A French playwright called Alfred de Vigny once wrote a play set in London about the doomed poet Chatterton. Apparently it’s a rather good play if you’re French, but any Londoner is bound to snigger when Chatterton’s friends set off to hunt wild boar on Primrose Hill, which is a small park in a rather leafy little suburb. However, Primrose Hill adjoins London Zoo, so it would only take a loose railing or two to render de Vigny right, and Londoners endangered.
Under the tutelage of time, nonsense becomes geography. The Greeks believed in a country called Amazonia filled with fierce female warriors that never existed. Then, a couple of thousand years later, an explorer called Francisco de Orellana was attacked by angry women during a voyage up a big South American river, so he called it the Amazon. Or take the case of the utterly fictional island of California.
California
The first description of California was written in Spain in about 1510, which is odd because, at the time, no European had been to the western coast of the Americas. But fiction usually beats fact to the punch.
The description was written by Garci Rodriguez de Montalvo, and the reason that he was able to write it with such authority was that California was an entirely fictional place.
Montalvo wrote and compiled stories of high and wonderful chivalry. He had knights in gleaming armour, dragons, sorcerers, maidens in distress, and wonderful exotic locations that he populated with fantastic creatures. In his fourth book, the Exploits of Esplandian, he invented a strange island that was near to the lost Garden of Eden.24
Montalvo wrote:
Know that on the right hand from the Indies exists an island called California very close to a side of the Earthly Paradise; a
nd it was populated by black women, without any man existing there, because they lived in the way of the Amazons. They had beautiful and robust bodies, and were brave and very strong. Their island was the strongest of the World, with its cliffs and rocky shores. Their weapons were golden and so were the harnesses of the wild beasts that they were accustomed to domesticate and ride, because there was no other metal in the island than gold.

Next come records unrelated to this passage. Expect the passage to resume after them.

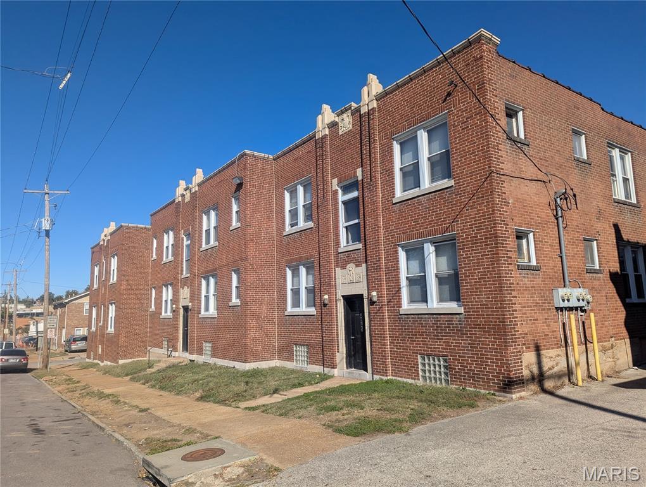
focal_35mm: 24
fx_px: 449
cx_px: 323
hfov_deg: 71.5
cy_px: 244
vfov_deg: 56.9
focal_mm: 6.81
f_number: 1.85
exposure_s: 1/3058
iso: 40
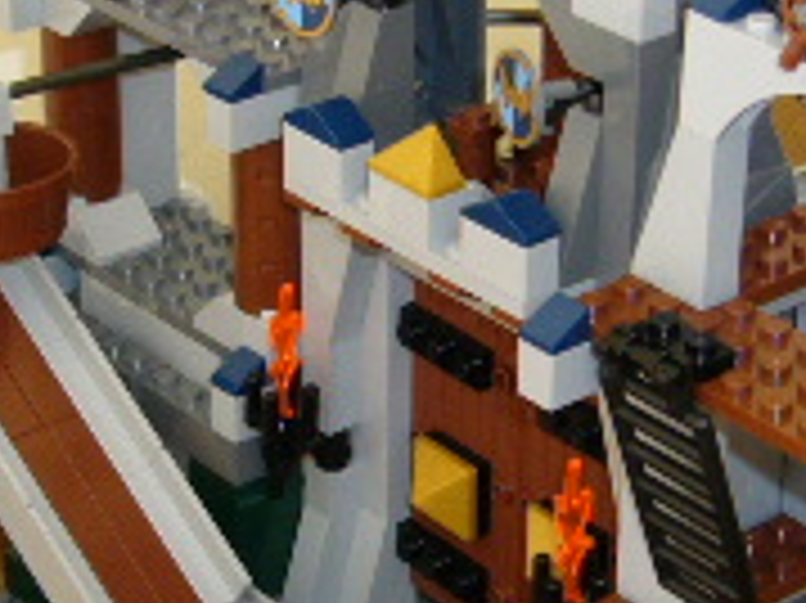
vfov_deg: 11.8
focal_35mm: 125
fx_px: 2909
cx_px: 423
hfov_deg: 15.8
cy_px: 252
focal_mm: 5.8
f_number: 2.8
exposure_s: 1/8
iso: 100
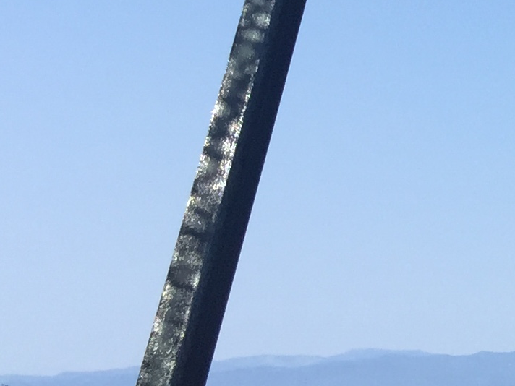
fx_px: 1979
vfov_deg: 11.1
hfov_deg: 12.4
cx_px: 1152
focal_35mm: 133
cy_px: 56
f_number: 2.2
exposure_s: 1/1647
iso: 32
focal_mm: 4.15
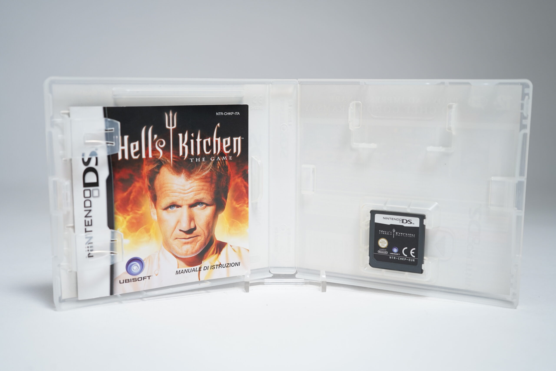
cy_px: 186
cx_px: 278
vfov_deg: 34.2
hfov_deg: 49.6
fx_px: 602
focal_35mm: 39
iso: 640
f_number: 5
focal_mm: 39
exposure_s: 1/40
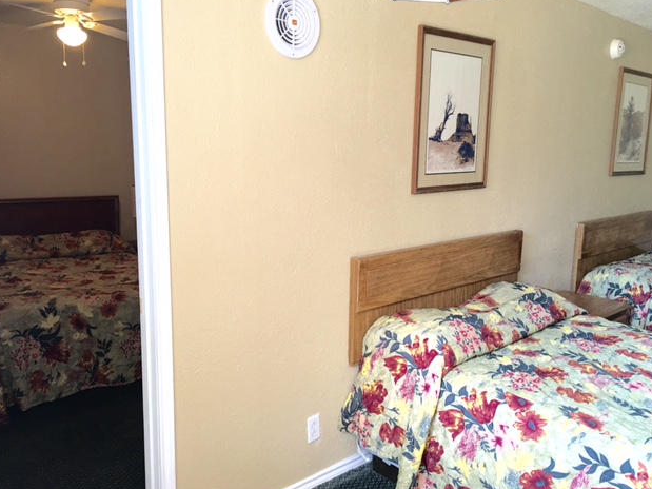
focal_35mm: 30
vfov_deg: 46.8
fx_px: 565
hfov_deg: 60.0
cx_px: 330
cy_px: 247
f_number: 2.2
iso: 25
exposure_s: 1/15
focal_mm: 4.15
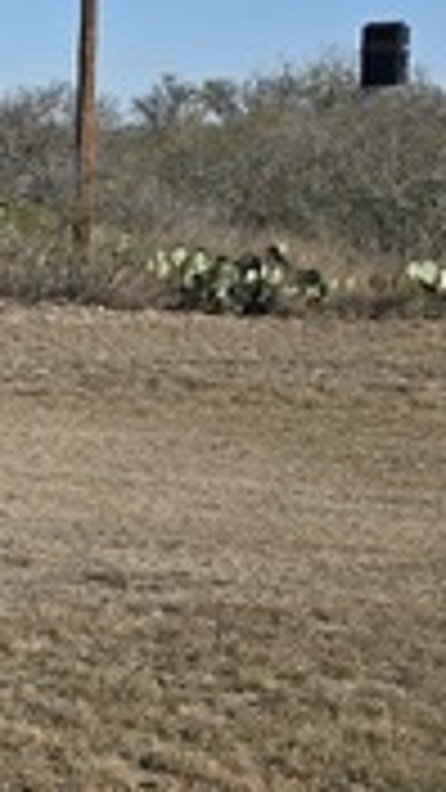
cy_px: 328
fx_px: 1913
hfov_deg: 11.3
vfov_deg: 23.4
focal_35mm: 91
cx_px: -590
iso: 12
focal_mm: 6.3
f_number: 1.7
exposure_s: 1/902
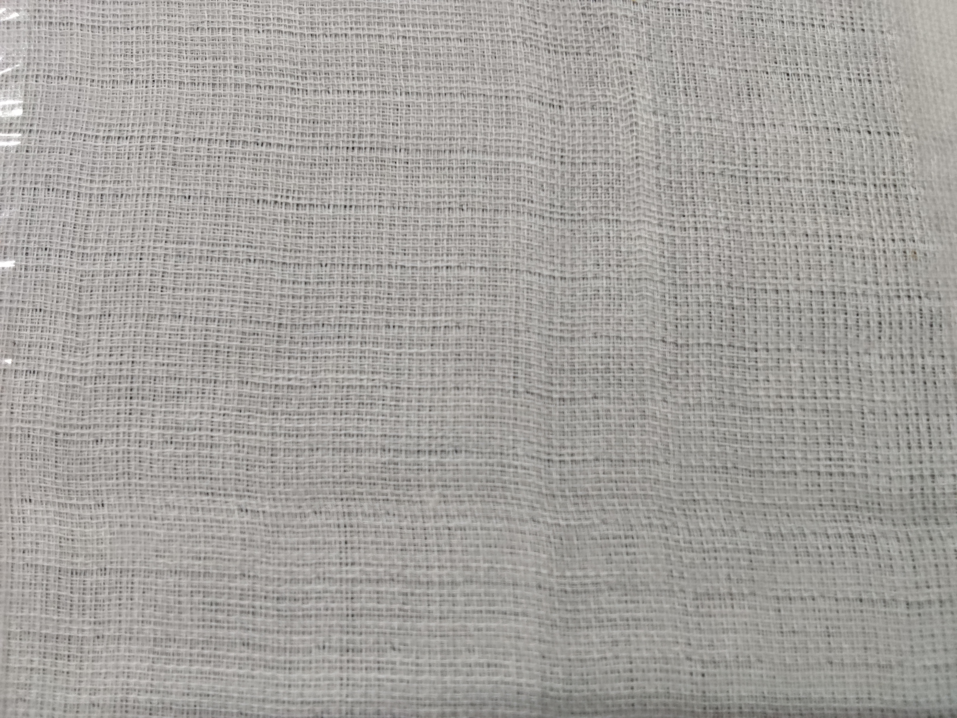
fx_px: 719
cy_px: 359
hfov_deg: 67.3
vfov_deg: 53.1
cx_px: 478
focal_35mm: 26
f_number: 2
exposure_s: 1/100
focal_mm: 2.78
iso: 250
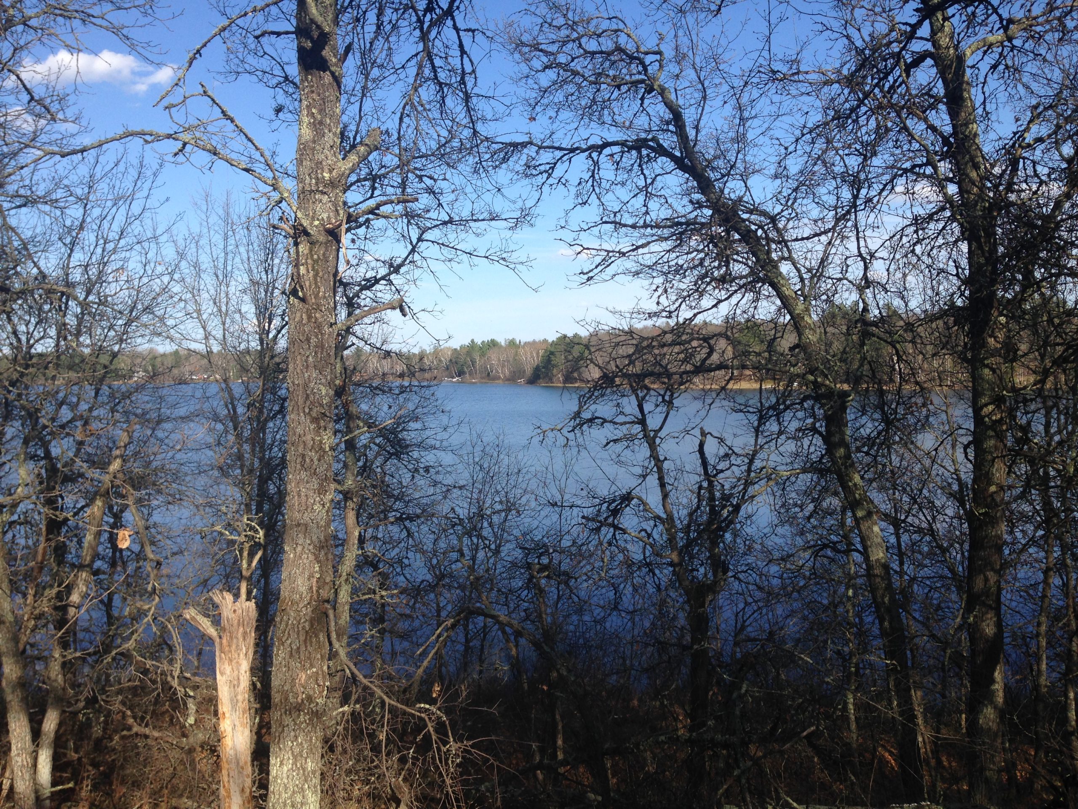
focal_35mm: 33
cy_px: 404
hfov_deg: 55.4
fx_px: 1028
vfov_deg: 42.9
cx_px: 539
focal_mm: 4.12
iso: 50
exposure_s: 1/1205
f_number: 2.4
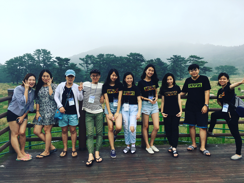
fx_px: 204
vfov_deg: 48.2
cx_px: 122
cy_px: 92
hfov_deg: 61.7
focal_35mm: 29
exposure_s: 1/255
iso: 25
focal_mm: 4.15
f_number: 2.2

This gives you some idea of Montalvo’s imagination, and also of why the promise of these strong-bodied, sex-starved ladies might have appealed to the lusty Spanish explorers who were sailing off to the New World. We know that Christopher Columbus’ son owned a copy of Montalvo’s work, and Cortés, the first European to enter the Pacific, referred to it in a letter of 1524. What’s more, the place we now call California was thought to be an island at the time.
Of course, California was never actually an island, but owing to a mistake by an exploratory monk, European map-makers believed that it was an island from the sixteenth century up until about 1750. How the explorers got it so wrong is unclear,25 but as late as 1716 an English geographer was able to write:
California
This Island was formerly esteem’d a peninsula, but now found to be intirely surrounded by Water.
Which is good enough for me, and it was good enough for the Spaniards who were deciding what to name this temperate paradise. The explorers decided to name it after the magical land of ferocious (and attractive) women who had appeared in Montalvo’s chivalric fantasy.
Montalvo called his island California because it was ruled by a beautiful queen called Calafia. In the Exploits of Esplandian, Calafia has been persuaded to bring her army of ferocious (and attractive) women, plus some trained griffins, to fight alongside Muslims and against Christians at the siege of Constantinople. However, Calafia falls in love with Esplandian, is defeated, taken prisoner and converts to Christianity. Then she returns to the island of California with her Spanish husband, and her trained griffins.